Generate an index for a book.

The Input

The input file is specified as a command-line argument (use args).

The input file consists of a set of index entries. Each line consists of the string IX:, followed by an index entry name enclosed in braces, followed by a page number that is enclosed in braces. Each ! in an index entry name represets a sub-level. A |( represents the start of a range and a |) represents the end of the range. Occasionally, this will be the same page, and in that case, only output a single page number. Otherwise, do not collapse or expand ranges on your own. As an example, here's a sample input:

IX: {Series|(}        	{2}
IX: {Series!geometric|(}        	{4}
IX: {Euler's constant}       	{4}
IX: {Series!geometric|)}        	{4}
IX: {Series!arithmetic|(}        	{4}
IX: {Series!arithmetic|)}        	{5}
IX: {Series!harmonic|(}        	{5}
IX: {Euler's constant}       	{5}
IX: {Series!harmonic|)}        	{5}
IX: {Series|)}        	{5}
The corresponding output is
Euler's constant: 4, 5
Series: 2-5
   arithmetic: 4-5
   geometric: 4
   harmonic: 5

General output (if there is any) goes to System.out. General errors/warnings goes to System.err, and also index.log. The generated index goes to a file named index.txt.

Strategy

Use a TreeMap to map the index entry to a List that stores information about the page numbers.

This problem is a slightly more involved variation of the concordance problem that I will discuss in class. Here, each entry in the List is not an Integer, but rather is an entity that stores a page number and an indication of whether the page number starts a range, finishes a range, or is on its own.

Ignore case distinctions so that the sort is case-independent. Also, make sure that the ! (exclamation point) compares as less than any other printable character (which is not what the default does). Otherwise, you will have subentries in the wrong place. To do this, define a function object that performs a case-insensitive comparison (operating on strings that have each ! replaced with a Unicode character that is lower in the character set (e.g. '\0')) and pass it to the TreeMap constructor.

You may assume that every line of the input is properly formatted. You must verify that |( and |) are properly matched, and print a warning message if they are not. Any strange-looking characters on the line can be accepted as part of the index entry (they are likely text-formatting commands).

Occasionally, there will be a sub-entry even though there is no main entry (or even a sub-sub-entry with no sub-entry and main entry).

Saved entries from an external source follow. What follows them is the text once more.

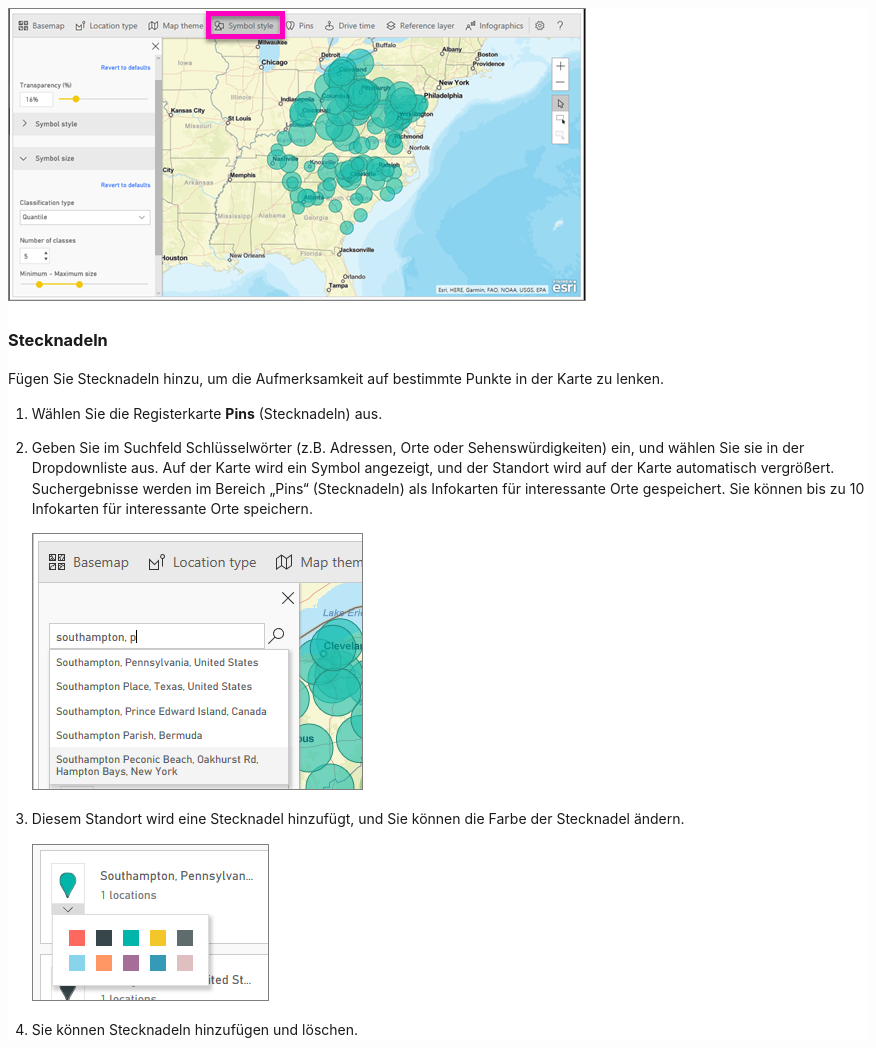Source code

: ![](media/power-bi-visualization-arcgis/power-bi-esri-symbol-style-new.png)

### <a name="pins"></a>Stecknadeln
Fügen Sie Stecknadeln hinzu, um die Aufmerksamkeit auf bestimmte Punkte in der Karte zu lenken.  

1. Wählen Sie die Registerkarte **Pins** (Stecknadeln) aus.
2. Geben Sie im Suchfeld Schlüsselwörter (z.B. Adressen, Orte oder Sehenswürdigkeiten) ein, und wählen Sie sie in der Dropdownliste aus. Auf der Karte wird ein Symbol angezeigt, und der Standort wird auf der Karte automatisch vergrößert. Suchergebnisse werden im Bereich „Pins“ (Stecknadeln) als Infokarten für interessante Orte gespeichert. Sie können bis zu 10 Infokarten für interessante Orte speichern.
   
   ![](media/power-bi-visualization-arcgis/power-bi-pin-arcgis-newer.png)
3. Diesem Standort wird eine Stecknadel hinzufügt, und Sie können die Farbe der Stecknadel ändern.
   
   ![](media/power-bi-visualization-arcgis/power-bi-pin-color-new.png)
4. Sie können Stecknadeln hinzufügen und löschen.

You will need to detect instances in which this occurs and fabricate a main entry. The easiest way of doing that is in the final output routine.

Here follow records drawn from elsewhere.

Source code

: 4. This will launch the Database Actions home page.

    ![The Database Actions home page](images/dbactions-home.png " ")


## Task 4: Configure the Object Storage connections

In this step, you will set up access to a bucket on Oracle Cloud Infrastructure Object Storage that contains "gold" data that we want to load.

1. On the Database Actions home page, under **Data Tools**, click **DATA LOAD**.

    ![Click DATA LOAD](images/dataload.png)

Handling the see also entries is extra credit. Look in the index of a real book to see how "see also" lines are typically processed. Generally, the page number goes to the main entry, and the see also entry is not numbered. In order to get points for extra credit you must have a program that works correctly for the required portion, and you must clearly state that you have implemented the extra credit as part of your documentation.

What To Submit

Submit complete source code and generate an index for my first textbook. Note: there are a few indexing errors.